Published: 30 December 2011

Abstract

Background

With the recent advances and availability of various high-throughput sequencing technologies, data on many molecular aspects, such as gene regulation, chromatin dynamics, and the three-dimensional organization of DNA, are rapidly being generated in an increasing number of laboratories. The variation in biological context, and the increasingly dispersed mode of data generation, imply a need for precise, interoperable and flexible representations of genomic features through formats that are easy to parse.
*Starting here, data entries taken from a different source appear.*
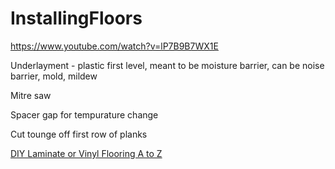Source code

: # InstallingFloors

https://www.youtube.com/watch?v=lP7B9B7WX1E


Underlayment - plastic first level, meant to be moisture barrier, can be noise barrier, mold, mildew

Mitre saw

Spacer gap for tempurature change

Cut tounge off first row of planks

[DIY Laminate or Vinyl Flooring A to Z](https://www.youtube.com/watch?v=OJqk2iS_jyQ)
A host of alternative formats are currently available and in use, complicating analysis and tool development. The issue of whether and how the multitude of formats reflects varying underlying characteristics of data has to our knowledge not previously been systematically treated.

Results

We here identify intrinsic distinctions between genomic features, and argue that the distinctions imply that a certain variation in the representation of features as genomic tracks is warranted. Four core informational properties of tracks are discussed: gaps, lengths, values and interconnections. From this we delineate fifteen generic track types. Based on the track type distinctions, we characterize major existing representational formats and find that the track types are not adequately supported by any single format. We also find, in contrast to the XML formats, that none of the existing tabular formats are conveniently extendable to support all track types. We thus propose two unified formats for track data, an improved XML format, BioXSD 1.1, and a new tabular format, GTrack 1.0.

Conclusions

The defined track types are shown to capture relevant distinctions between genomic annotation tracks, resulting in varying representational needs and analysis possibilities. The proposed formats, GTrack 1.0 and BioXSD 1.1, cater to the identified track distinctions and emphasize preciseness, flexibility and parsing convenience.